**THE RECORDS**:
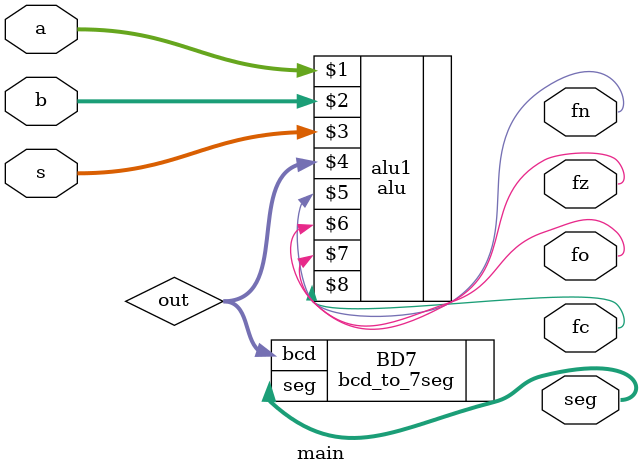
<source format=sv>
module main #(parameter N = 4)(
		input logic [N-1 : 0] a,
		input logic [N-1 : 0] b,
		input logic [3 : 0] s,
		output reg [6:0] seg,
		output logic fn,fz,fo,fc);
		
	logic [N-1 : 0] out;
	
	alu #(N) alu1(a,b,s,out,fn,fz,fo,fc);
	bcd_to_7seg BD7(.bcd(out),.seg(seg));
	
endmodule
</source>
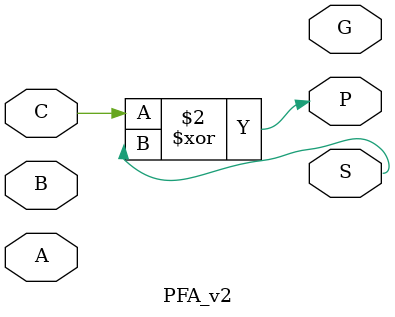
<source format=v>

module PFA_v2(C, B, G, S, P, A);
//: interface  /sz:(134, 76) /bd:[ Ti0>A(22/134) Ti1>B(93/134) Ri0>C(29/76) Bo0<S(98/134) Bo1<P(28/134) Bo2<G(62/134) ]
input B;    //: /sn:0 {0}(83,108)(110,108){1}
//: {2}(114,108)(164,108){3}
//: {4}(112,110)(112,146)(186,146){5}
input A;    //: /sn:0 {0}(88,93)(134,93){1}
//: {2}(138,93)(156,93)(156,103)(164,103){3}
//: {4}(136,95)(136,141)(186,141){5}
output G;    //: /sn:0 /dp:1 {0}(207,144)(283,144)(283,146)(298,146){1}
output P;    //: /sn:0 /dp:1 {0}(185,106)(220,106){1}
//: {2}(222,104)(222,85)(300,85){3}
//: {4}(222,108)(222,118)(237,118){5}
input C;    //: /sn:0 {0}(87,123)(237,123){1}
output S;    //: /sn:0 /dp:1 {0}(258,121)(268,121)(268,115)(297,115){1}
//: enddecls

  and g8 (.I0(A), .I1(B), .Z(G));   //: @(197,144) /sn:0 /delay:" 1" /w:[ 5 5 0 ]
  xor g4 (.I0(P), .I1(C), .Z(S));   //: @(248,121) /sn:0 /delay:" 2" /w:[ 5 1 0 ]
  xor g3 (.I0(A), .I1(B), .Z(P));   //: @(175,106) /sn:0 /delay:" 2" /w:[ 3 3 0 ]
  //: input g2 (C) @(85,123) /sn:0 /w:[ 0 ]
  //: input g1 (B) @(81,108) /sn:0 /w:[ 0 ]
  //: output g11 (G) @(295,146) /sn:0 /w:[ 1 ]
  //: joint g10 (B) @(112, 108) /w:[ 2 -1 1 4 ]
  //: joint g6 (P) @(222, 106) /w:[ -1 2 1 4 ]
  //: joint g9 (A) @(136, 93) /w:[ 2 -1 1 4 ]
  //: output g7 (S) @(294,115) /sn:0 /w:[ 1 ]
  //: output g5 (P) @(297,85) /sn:0 /w:[ 3 ]
  //: input g0 (A) @(86,93) /sn:0 /w:[ 0 ]

endmodule

module main;    //: root_module
wire w6;    //: /sn:0 {0}(79,61)(107,61)(107,90){1}
wire w4;    //: /sn:0 {0}(113,168)(113,223)(133,223)(133,213){1}
wire w3;    //: /sn:0 {0}(183,168)(183,228)(210,228)(210,218){1}
wire w0;    //: /sn:0 {0}(140,26)(178,26)(178,90){1}
wire w1;    //: /sn:0 {0}(253,68)(263,68)(263,120)(220,120){1}
wire w5;    //: /sn:0 {0}(147,168)(147,224)(167,224)(167,214){1}
//: enddecls

  led g4 (.I(w4));   //: @(133,206) /sn:0 /w:[ 1 ] /type:0
  //: switch g3 (w1) @(236,68) /sn:0 /w:[ 0 ] /st:0
  //: switch g2 (w0) @(123,26) /sn:0 /w:[ 0 ] /st:0
  //: switch g1 (w6) @(62,61) /sn:0 /w:[ 0 ] /st:0
  led g6 (.I(w3));   //: @(210,211) /sn:0 /w:[ 1 ] /type:0
  led g5 (.I(w5));   //: @(167,207) /sn:0 /w:[ 1 ] /type:0
  PFA_v2 g0 (.B(w0), .A(w6), .C(w1), .G(w5), .P(w4), .S(w3));   //: @(85, 91) /sz:(134, 76) /sn:0 /p:[ Ti0>1 Ti1>1 Ri0>1 Bo0<0 Bo1<0 Bo2<0 ]

endmodule

</source>
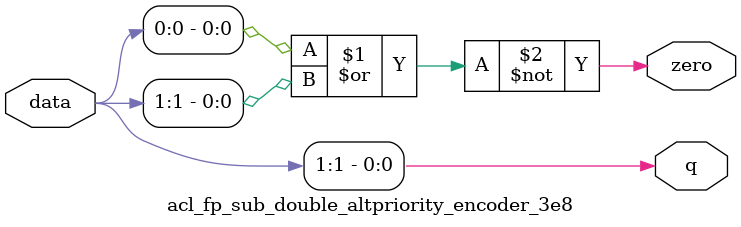
<source format=v>
module  acl_fp_sub_double_altpriority_encoder_3e8
	( 
	data,
	q,
	zero) ;
	input   [1:0]  data;
	output   [0:0]  q;
	output   zero;
	assign
		q = {data[1]},
		zero = (~ (data[0] | data[1]));
endmodule
</source>
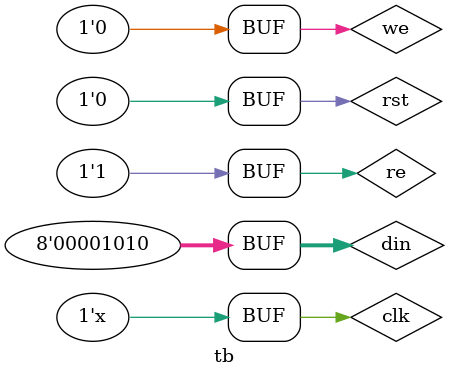
<source format=v>
module tb ();

reg clk,rst,we,re;
reg [7:0]din;
wire e,f,wr_err,rd_err;
wire [7:0]dout;

sync_FIFO fifo1(
	.clk(clk),
	.rst(rst),
	.we(we),
	.re(re),
	.din(din),
	.empty(e),
	.full(f),
	.wr_err(wr_err),
	.rd_err(rd_err),
	.dout(dout)
);

initial clk = 1'b0;
always #50 clk = !clk;

initial begin
	rst = 1'b1; we = 1'b0; re = 1'b0; din = 8'd0;
	#60 rst = 1'b0;
	#60 we = 1'b1; din = 8'd1;
	#100 din = 8'd2;
	#100 din = 8'd3;
	#100 din = 8'd4;
	#100 din = 8'd5;
	#100 din = 8'd6;
	#100 din = 8'd7;
	#100 din = 8'd8;
	#100 din = 8'd9;
	#100 din = 8'd10;
	#100 we = 1'b0;
	#100 re = 1'b1;
	#200 re = 1'b0;
	#100 we = 1'b1;
	#400 we = 1'b0;
	#100 re = 1'b1;
end

initial
	$monitor($time, " rst = %b, we = %b, re = %b, empty = %b,\
			full = %b, read error = %b, write error = %b, dout = %b",rst,we,re,e,f,rd_err,wr_err,dout);
 
endmodule 

</source>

**TASK BRIEF**:
Find where "wire [7:0]dout;" occurs in the data, and please write out that line through the last line exactly, with nothing else.

**RESPONSE**:
wire [7:0]dout;

sync_FIFO fifo1(
	.clk(clk),
	.rst(rst),
	.we(we),
	.re(re),
	.din(din),
	.empty(e),
	.full(f),
	.wr_err(wr_err),
	.rd_err(rd_err),
	.dout(dout)
);

initial clk = 1'b0;
always #50 clk = !clk;

initial begin
	rst = 1'b1; we = 1'b0; re = 1'b0; din = 8'd0;
	#60 rst = 1'b0;
	#60 we = 1'b1; din = 8'd1;
	#100 din = 8'd2;
	#100 din = 8'd3;
	#100 din = 8'd4;
	#100 din = 8'd5;
	#100 din = 8'd6;
	#100 din = 8'd7;
	#100 din = 8'd8;
	#100 din = 8'd9;
	#100 din = 8'd10;
	#100 we = 1'b0;
	#100 re = 1'b1;
	#200 re = 1'b0;
	#100 we = 1'b1;
	#400 we = 1'b0;
	#100 re = 1'b1;
end

initial
	$monitor($time, " rst = %b, we = %b, re = %b, empty = %b,\
			full = %b, read error = %b, write error = %b, dout = %b",rst,we,re,e,f,rd_err,wr_err,dout);
 
endmodule 

</source>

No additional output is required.